When Elon Musk launched the Department of Government Efficiency (DOGE) with promises to slash $2 trillion from the federal budget, it was heralded as a revolutionary moment in American governance. Instead, it may have delivered one of the most expensive failures in recent Washington history.

The numbers tell a surprising story. Despite months of chaotic reorganization, mass firings, and viral social media posts claiming billions in savings, US Treasury data reveals that federal spending actually increased in 2025. Total outlays reached $7.01 trillion, a 4% jump from the previous year’s $6.75 trillion. The efficiency drive, it turns out, wasn’t very efficient at all.

The problem wasn’t just that DOGE failed to cut spending, it actively cost money. According to CBS Money Watch, citing estimates from the Partnership for Public Service, DOGE’s disruptions may have cost taxpayers roughly $135 billion. This figure accounts for paid leave for suspended workers, the expense of rehiring wrongfully terminated staff, and lost productivity across federal agencies.

Much of DOGE’s claimed success was built on accounting sleight of hand. Investigations revealed that the department was counting “ceiling values” (i.e. the maximum theoretical spending on contract) rather than actual expenditures. One egregious example involved claiming $2.9 billion in savings from canceling a migrant children’s shelter contract. The facility had been empty for a year, with only a small retainer being paid. The real savings? Just 4% of the headline figure.

Perhaps most counterproductive was DOGE’s assault on the IRS. In pushing to fire tax enforcement officers to save on salaries, the department eliminated the very people responsible for collecting revenue. The result: a projected $64 billion loss in tax revenue over the next decade. The Economist reported that the IRS cafeteria in Austin had to store mountains of unprocessed paper tax returns because the staff needed to digitize them had been let go.

The operational chaos extended far beyond the IRS. DOGE recruited a 19-year-old technologist who had reportedly been fired from a cybersecurity internship for leaking secrets. Leadership at major agencies churned monthly. The gutting of USAID, based partly on a viral but false claim about sending condoms to Hamas (Musk had confused Gaza Strip with Gaza province in Mozambique), may have cost the US immeasurably in soft power and global influence.

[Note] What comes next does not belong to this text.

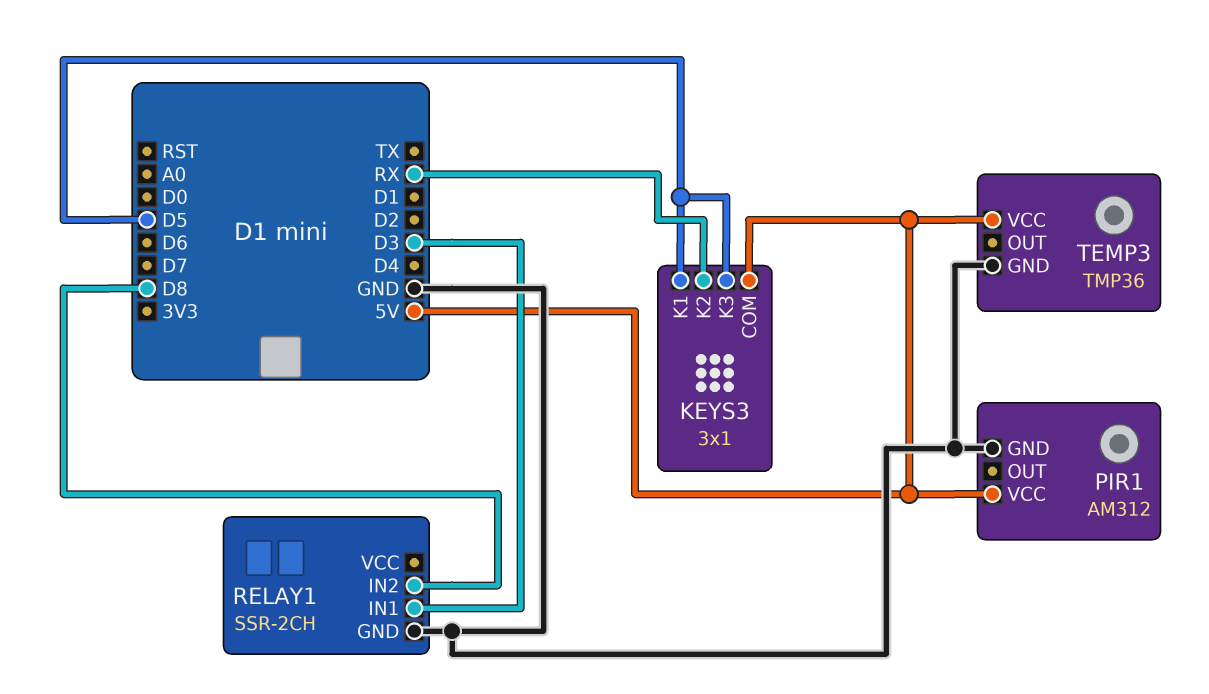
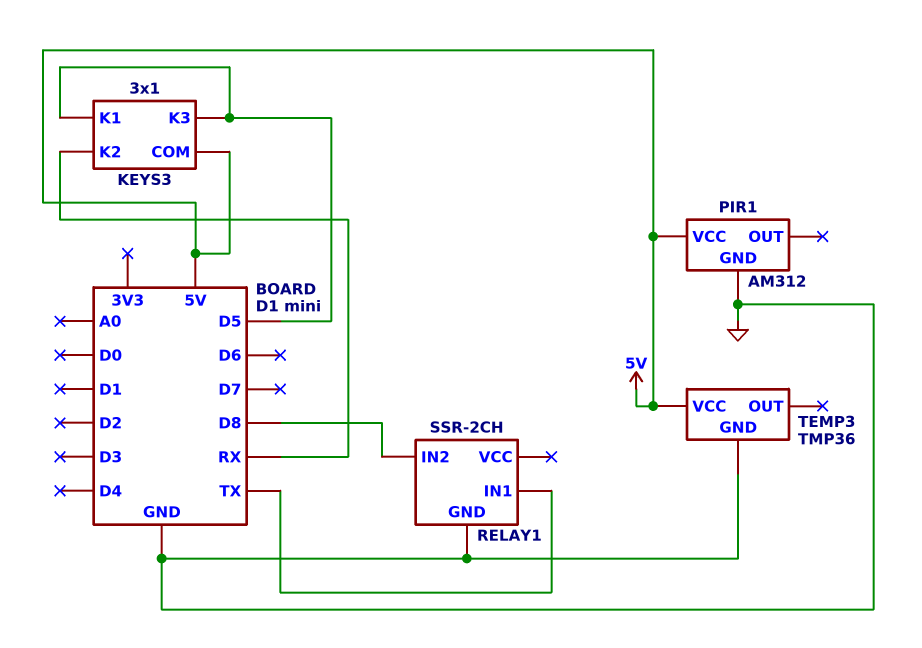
RELAY1 pin IN1: D3 -> TX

By May 2025, the project had imploded. The relationship between Trump and Musk deteriorated into a public feud, culminating in Musk’s deleted tweet accusing Trump of appearing in the Epstein files. By November, when Reuters contacted the Office of Personnel Management about DOGE’s status, the response was brutally simple: “That doesn’t exist.”

Musk himself seemed to acknowledge the failure. When asked on Katie Miller’s podcast if he would do it again, he replied, “I don’t think so,” adding he would have “basically worked on my companies” instead. Meanwhile, the national debt continues to grow, with interest payments approaching $1 trillion annually, dead money that serves only to compound past mistakes.

The ultimate irony? A mechanism to recover government waste already exists and actually works. The False Claims Act, dating to the Civil War, allows whistleblowers to sue fraudsters and keep a portion of recovered funds. Last year, it quietly recovered hundreds of millions. No memes required.